(Human pose keypoint data)
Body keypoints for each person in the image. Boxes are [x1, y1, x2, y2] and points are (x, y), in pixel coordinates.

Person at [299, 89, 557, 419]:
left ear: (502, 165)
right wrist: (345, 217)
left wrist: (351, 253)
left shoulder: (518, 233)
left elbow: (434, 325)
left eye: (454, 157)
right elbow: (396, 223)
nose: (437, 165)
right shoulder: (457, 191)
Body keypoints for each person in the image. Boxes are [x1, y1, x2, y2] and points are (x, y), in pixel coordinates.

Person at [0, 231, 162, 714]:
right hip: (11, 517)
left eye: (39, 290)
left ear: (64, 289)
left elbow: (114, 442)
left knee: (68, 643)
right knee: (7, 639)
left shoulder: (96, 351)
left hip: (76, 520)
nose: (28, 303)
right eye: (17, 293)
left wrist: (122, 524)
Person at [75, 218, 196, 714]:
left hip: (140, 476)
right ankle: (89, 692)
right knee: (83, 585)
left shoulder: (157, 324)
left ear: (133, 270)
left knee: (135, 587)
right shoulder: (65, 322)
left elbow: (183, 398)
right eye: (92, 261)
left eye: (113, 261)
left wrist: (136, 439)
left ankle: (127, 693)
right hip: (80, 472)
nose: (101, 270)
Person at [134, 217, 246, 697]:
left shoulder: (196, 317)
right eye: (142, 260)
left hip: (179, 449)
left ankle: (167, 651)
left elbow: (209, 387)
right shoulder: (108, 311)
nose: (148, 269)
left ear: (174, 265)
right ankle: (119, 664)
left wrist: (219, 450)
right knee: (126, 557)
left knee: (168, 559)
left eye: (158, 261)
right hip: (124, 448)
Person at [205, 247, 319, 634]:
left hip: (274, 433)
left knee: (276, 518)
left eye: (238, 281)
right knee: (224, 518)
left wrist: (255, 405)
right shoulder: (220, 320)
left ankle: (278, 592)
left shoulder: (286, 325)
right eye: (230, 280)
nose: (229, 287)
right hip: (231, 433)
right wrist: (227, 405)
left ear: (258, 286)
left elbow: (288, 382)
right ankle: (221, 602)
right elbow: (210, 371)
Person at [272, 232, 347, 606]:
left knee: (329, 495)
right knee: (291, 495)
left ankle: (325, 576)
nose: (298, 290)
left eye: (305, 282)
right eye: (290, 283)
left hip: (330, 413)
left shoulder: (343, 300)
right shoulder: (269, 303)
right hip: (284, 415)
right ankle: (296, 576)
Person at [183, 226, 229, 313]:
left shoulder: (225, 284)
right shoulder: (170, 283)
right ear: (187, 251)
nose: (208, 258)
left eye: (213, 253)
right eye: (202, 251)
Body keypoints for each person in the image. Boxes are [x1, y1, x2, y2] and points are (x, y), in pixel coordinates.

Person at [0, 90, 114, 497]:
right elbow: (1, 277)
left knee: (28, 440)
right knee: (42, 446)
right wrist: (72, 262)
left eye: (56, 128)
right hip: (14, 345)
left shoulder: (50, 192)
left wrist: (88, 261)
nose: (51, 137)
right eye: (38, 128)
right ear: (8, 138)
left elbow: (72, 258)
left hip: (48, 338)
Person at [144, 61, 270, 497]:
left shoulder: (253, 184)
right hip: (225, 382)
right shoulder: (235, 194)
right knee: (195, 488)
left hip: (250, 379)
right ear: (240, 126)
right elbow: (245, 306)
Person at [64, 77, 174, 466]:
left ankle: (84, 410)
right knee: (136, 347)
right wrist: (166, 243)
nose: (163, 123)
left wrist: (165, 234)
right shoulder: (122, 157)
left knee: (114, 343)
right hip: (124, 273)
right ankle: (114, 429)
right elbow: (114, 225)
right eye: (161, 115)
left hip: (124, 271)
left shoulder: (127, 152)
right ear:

--

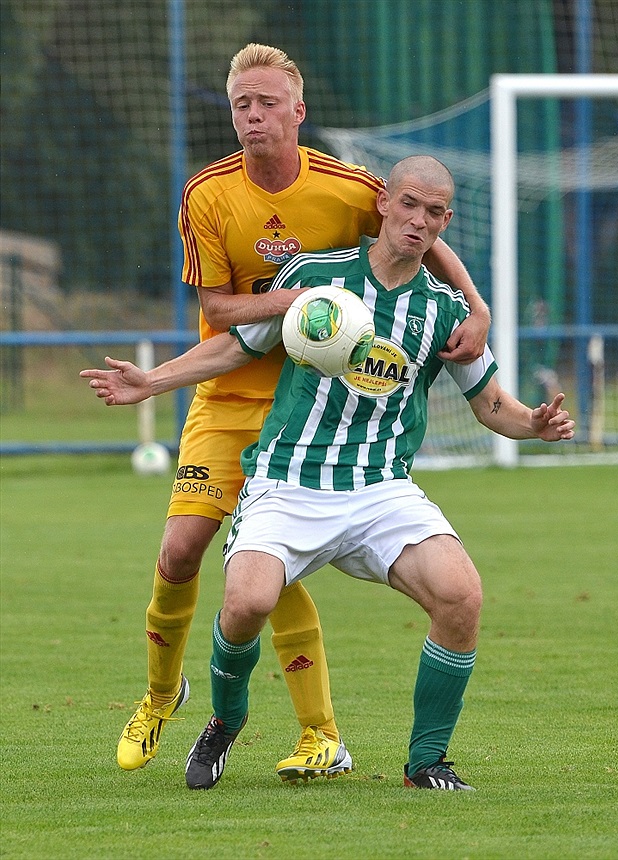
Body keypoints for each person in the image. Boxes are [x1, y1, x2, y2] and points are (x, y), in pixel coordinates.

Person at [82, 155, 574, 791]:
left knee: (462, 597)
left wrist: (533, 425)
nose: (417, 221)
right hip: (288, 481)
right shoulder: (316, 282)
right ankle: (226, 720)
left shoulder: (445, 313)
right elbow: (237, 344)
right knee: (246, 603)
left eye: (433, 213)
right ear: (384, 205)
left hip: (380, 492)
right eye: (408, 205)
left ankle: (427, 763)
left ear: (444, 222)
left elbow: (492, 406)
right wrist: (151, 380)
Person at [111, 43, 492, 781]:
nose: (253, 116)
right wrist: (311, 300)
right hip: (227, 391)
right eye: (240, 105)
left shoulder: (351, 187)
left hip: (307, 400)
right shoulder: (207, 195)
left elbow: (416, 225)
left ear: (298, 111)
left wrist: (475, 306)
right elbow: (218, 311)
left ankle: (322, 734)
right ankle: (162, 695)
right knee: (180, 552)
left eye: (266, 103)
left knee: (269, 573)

## What you have to do
Filter the entries above and return only the lines holding "nose".

## Solution below
nose: (437, 165)
nose: (28, 303)
nose: (101, 270)
nose: (148, 269)
nose: (229, 287)
nose: (298, 290)
nose: (208, 258)
nose: (51, 137)
nose: (163, 123)
nose: (417, 221)
nose: (253, 116)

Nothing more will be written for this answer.